• **Source excerpt**:
Faizan Shaikh Last Updated : 05 Jul, 2020
12 min read

Introduction

We have seen the in-depth detailed implementation of neural networks in Keras and Theano in the previous articles. I think both the libraries are fascinating with their pros one over the other. I decided to make this more interesting and do a comparison between two superpowers of Deep Learning.

In this article, I’ve covered a basic overview of Keras and Theano. Then I will be explaining in details with the help of use cases why & when should one prefer Theano over Keras. Then I’ve explained about advanced techniques like transfer learning and fine tuning, with a case study combining all the mentioned topics.

Note: 

  1. This article is best suited for users with clear understanding neural networks, deep learning, keras & theano.  
  2. If you are not well equipped with Deep Learning, read here
  3. If you are not familiar with Keras, read here
  4. If you are not familiar with Theano, read here.

 

181611

Table of Contents

  • A bit about the superpowers
  • When should you prefer Theano over Keras?
  • Simple neural network model using Theano
  • Getting to know Transfer Learning and Fine tuning
  • Case study with Keras and Theano
  • Where to go from here?
  • Additional Resources

 

A bit about the superpowers

Before we proceed further, let’s look at the definitions of Theano and Keras.

• **Supplied entries**:
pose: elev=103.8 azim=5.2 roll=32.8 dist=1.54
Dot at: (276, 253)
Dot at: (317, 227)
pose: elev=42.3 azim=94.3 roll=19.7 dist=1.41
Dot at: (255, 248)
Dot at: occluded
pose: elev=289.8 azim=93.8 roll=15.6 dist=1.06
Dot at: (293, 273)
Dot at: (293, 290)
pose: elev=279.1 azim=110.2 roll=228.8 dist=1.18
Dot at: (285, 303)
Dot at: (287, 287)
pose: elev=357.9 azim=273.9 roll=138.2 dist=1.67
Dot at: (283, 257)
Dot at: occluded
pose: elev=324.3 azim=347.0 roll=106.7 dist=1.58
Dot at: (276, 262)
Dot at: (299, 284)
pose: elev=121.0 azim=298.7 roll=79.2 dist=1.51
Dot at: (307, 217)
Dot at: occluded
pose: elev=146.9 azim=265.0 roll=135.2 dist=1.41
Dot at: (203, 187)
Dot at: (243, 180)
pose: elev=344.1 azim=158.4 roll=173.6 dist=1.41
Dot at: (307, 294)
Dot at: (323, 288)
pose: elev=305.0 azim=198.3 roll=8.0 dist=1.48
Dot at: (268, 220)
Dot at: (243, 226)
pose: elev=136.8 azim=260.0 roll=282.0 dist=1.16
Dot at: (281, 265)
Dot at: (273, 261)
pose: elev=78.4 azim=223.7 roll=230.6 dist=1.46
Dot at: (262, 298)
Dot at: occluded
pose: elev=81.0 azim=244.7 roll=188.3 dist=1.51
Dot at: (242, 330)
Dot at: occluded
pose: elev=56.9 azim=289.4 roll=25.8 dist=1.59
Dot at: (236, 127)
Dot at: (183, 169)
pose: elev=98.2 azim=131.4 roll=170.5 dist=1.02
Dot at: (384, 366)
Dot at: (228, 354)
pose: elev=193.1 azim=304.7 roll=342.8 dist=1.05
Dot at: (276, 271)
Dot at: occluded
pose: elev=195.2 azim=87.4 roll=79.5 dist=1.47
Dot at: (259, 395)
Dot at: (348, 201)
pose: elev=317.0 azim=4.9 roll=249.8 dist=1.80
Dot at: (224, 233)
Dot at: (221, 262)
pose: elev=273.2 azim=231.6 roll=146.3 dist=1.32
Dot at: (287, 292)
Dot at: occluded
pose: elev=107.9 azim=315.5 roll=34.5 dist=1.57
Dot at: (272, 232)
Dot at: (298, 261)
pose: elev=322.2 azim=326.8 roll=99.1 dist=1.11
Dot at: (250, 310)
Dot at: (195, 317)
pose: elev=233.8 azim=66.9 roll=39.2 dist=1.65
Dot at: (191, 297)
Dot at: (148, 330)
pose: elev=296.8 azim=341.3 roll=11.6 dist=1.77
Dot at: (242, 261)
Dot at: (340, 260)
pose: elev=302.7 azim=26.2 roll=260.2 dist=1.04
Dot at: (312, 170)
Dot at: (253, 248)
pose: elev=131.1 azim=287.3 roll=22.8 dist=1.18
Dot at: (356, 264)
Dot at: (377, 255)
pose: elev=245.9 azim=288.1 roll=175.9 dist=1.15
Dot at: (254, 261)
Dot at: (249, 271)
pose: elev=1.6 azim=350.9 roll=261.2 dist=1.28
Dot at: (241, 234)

• **What to do**:
1. Reproduce the whole Keras and Theano excerpt word for word.
2. Recast the records from the line with "pose: elev=195.2 azim=87.4" through the end of the records as a numbered list, leaving out blank lines.

• **Responses to the tasks**:
1.
Faizan Shaikh Last Updated : 05 Jul, 2020
12 min read

Introduction

We have seen the in-depth detailed implementation of neural networks in Keras and Theano in the previous articles. I think both the libraries are fascinating with their pros one over the other. I decided to make this more interesting and do a comparison between two superpowers of Deep Learning.

In this article, I’ve covered a basic overview of Keras and Theano. Then I will be explaining in details with the help of use cases why & when should one prefer Theano over Keras. Then I’ve explained about advanced techniques like transfer learning and fine tuning, with a case study combining all the mentioned topics.

Note: 

  1. This article is best suited for users with clear understanding neural networks, deep learning, keras & theano.  
  2. If you are not well equipped with Deep Learning, read here
  3. If you are not familiar with Keras, read here
  4. If you are not familiar with Theano, read here.

 

181611

Table of Contents

  • A bit about the superpowers
  • When should you prefer Theano over Keras?
  • Simple neural network model using Theano
  • Getting to know Transfer Learning and Fine tuning
  • Case study with Keras and Theano
  • Where to go from here?
  • Additional Resources

 

A bit about the superpowers

Before we proceed further, let’s look at the definitions of Theano and Keras.

2.
1. pose: elev=195.2 azim=87.4 roll=79.5 dist=1.47
2. Dot at: (259, 395)
3. Dot at: (348, 201)
4. pose: elev=317.0 azim=4.9 roll=249.8 dist=1.80
5. Dot at: (224, 233)
6. Dot at: (221, 262)
7. pose: elev=273.2 azim=231.6 roll=146.3 dist=1.32
8. Dot at: (287, 292)
9. Dot at: occluded
10. pose: elev=107.9 azim=315.5 roll=34.5 dist=1.57
11. Dot at: (272, 232)
12. Dot at: (298, 261)
13. pose: elev=322.2 azim=326.8 roll=99.1 dist=1.11
14. Dot at: (250, 310)
15. Dot at: (195, 317)
16. pose: elev=233.8 azim=66.9 roll=39.2 dist=1.65
17. Dot at: (191, 297)
18. Dot at: (148, 330)
19. pose: elev=296.8 azim=341.3 roll=11.6 dist=1.77
20. Dot at: (242, 261)
21. Dot at: (340, 260)
22. pose: elev=302.7 azim=26.2 roll=260.2 dist=1.04
23. Dot at: (312, 170)
24. Dot at: (253, 248)
25. pose: elev=131.1 azim=287.3 roll=22.8 dist=1.18
26. Dot at: (356, 264)
27. Dot at: (377, 255)
28. pose: elev=245.9 azim=288.1 roll=175.9 dist=1.15
29. Dot at: (254, 261)
30. Dot at: (249, 271)
31. pose: elev=1.6 azim=350.9 roll=261.2 dist=1.28
32. Dot at: (241, 234)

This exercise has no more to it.